The first is an ICRA tool that can be accessed through the Centers for Disease Control and Prevention (CDC) website or through the APIC website. The ICRA is “an excel file already set up for you” that “lists all risks for each row, and then the column headers are your assessment of whether you have zero risk, low, medium, or high risk, and what the risk is, what level of risk you’re at, what you already have in place to deal with it, and what resources would be required.” Finally, the tool generates a percentage to highlight the likelihood of a risk. Within this larger risk assessment, they also have smaller risk assessment tools available online, such as the Tuberculosis Risk Assessment Tool, which “asks questions that would be useful for you to ask every year, such as: ‘Are patients with suspected or confirmed TB disease encountered in your setting?
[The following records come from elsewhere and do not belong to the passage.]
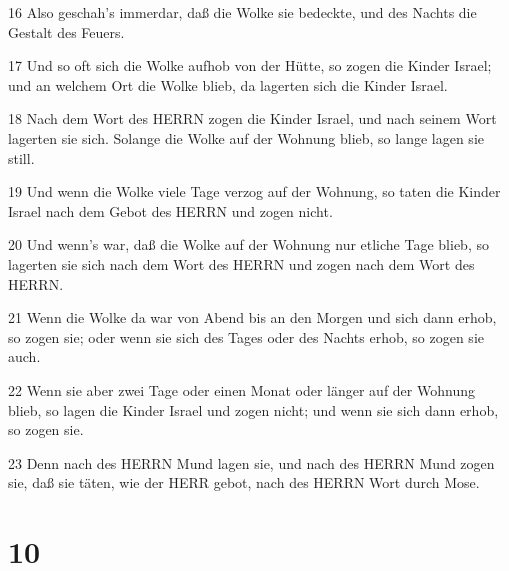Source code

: \par 16 Also geschah's immerdar, daß die Wolke sie bedeckte, und des Nachts die Gestalt des Feuers.
\par 17 Und so oft sich die Wolke aufhob von der Hütte, so zogen die Kinder Israel; und an welchem Ort die Wolke blieb, da lagerten sich die Kinder Israel.
\par 18 Nach dem Wort des HERRN zogen die Kinder Israel, und nach seinem Wort lagerten sie sich. Solange die Wolke auf der Wohnung blieb, so lange lagen sie still.
\par 19 Und wenn die Wolke viele Tage verzog auf der Wohnung, so taten die Kinder Israel nach dem Gebot des HERRN und zogen nicht.
\par 20 Und wenn's war, daß die Wolke auf der Wohnung nur etliche Tage blieb, so lagerten sie sich nach dem Wort des HERRN und zogen nach dem Wort des HERRN.
\par 21 Wenn die Wolke da war von Abend bis an den Morgen und sich dann erhob, so zogen sie; oder wenn sie sich des Tages oder des Nachts erhob, so zogen sie auch.
\par 22 Wenn sie aber zwei Tage oder einen Monat oder länger auf der Wohnung blieb, so lagen die Kinder Israel und zogen nicht; und wenn sie sich dann erhob, so zogen sie.
\par 23 Denn nach des HERRN Mund lagen sie, und nach des HERRN Mund zogen sie, daß sie täten, wie der HERR gebot, nach des HERRN Wort durch Mose.

\chapter{10}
How often? How many present to your emergency department?’” Dr. Conway said that this tool will help you assess if there is a low, medium, or high risk of TB.
The second is the Infection Control and Response (ICAR), which was designed in part by the CDC for state inspections; it can also be used so that “you can inspect yourself.” Dr. Conway continued, “It is long, but it is actually more intuitive than the excel spreadsheet to assess your program.”
“So, you’ve got your mandated surveillance, and then you’ve got your surveillance based on your risks, and it’s always going to be too much. So, now you have to decide, ‘we’re going to conduct surveillance, but some of it’s going to have to be modified,’” Dr. Conway said. She continued to share with attendees four effective and efficient ways to conduct targeted surveillance in their own facilities.
1. Narrow your surveillance to your highest risk targets.
Using a point prevalence survey, you can better identify where your biggest problem is, and then just collect data pertaining to your problem area. “So, instead of collecting data on all CLABSIs in your center, just collect data on CLABSIs in oncology; if that’s where your problem is, then only collect data there,” she explained. The only drawback that comes with “very targeted surveillance” is “very small numerators.” Dr. Conway’s solution? “Take your time and surveil them for two years. You can always intervene along the way, especially in a staged way.”
2. Use simple surveillance definitions consistently.
She reminded conference attendees that they do not have to use the CDC’s National Healthcare Safety Network’s (NHSN) definitions “if you don’t want to and it doesn’t work for you.” She continued, “Yes, if you need a really good baseline and a good comparator, then definitely use NHSN definitions, but if it’s not simple for you to use those, then use really simple definitions for yourself.” Another route that can be taken, according to Dr. Conway, is utilizing simplified definitions provided by the World Health Organization for healthcare-associated infections for developing countries.